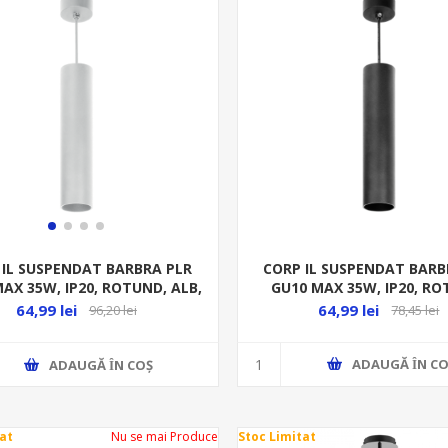
CORP IL SUSPENDAT BARB
 IL SUSPENDAT BARBRA PLR
GU10 MAX 35W, IP20, RO
AX 35W, IP20, ROTUND, ALB,
NEGRU, ALUMINIU
ALUMINIU
64,99 lei
64,99 lei
78,45 lei
96,20 lei
ADAUGĂ ȊN CO
ADAUGĂ ȊN COŞ
at
Nu se mai Produce
Stoc Limitat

(TASK GOAL) The preceding entries should be duplicated word for word; no picture belongs in the copy.

(FINAL ANSWER)
CORP IL SUSPENDAT BARB
 IL SUSPENDAT BARBRA PLR
GU10 MAX 35W, IP20, RO
AX 35W, IP20, ROTUND, ALB,
NEGRU, ALUMINIU
ALUMINIU
64,99 lei
64,99 lei
78,45 lei
96,20 lei
ADAUGĂ ȊN CO
ADAUGĂ ȊN COŞ
at
Nu se mai Produce
Stoc Limitat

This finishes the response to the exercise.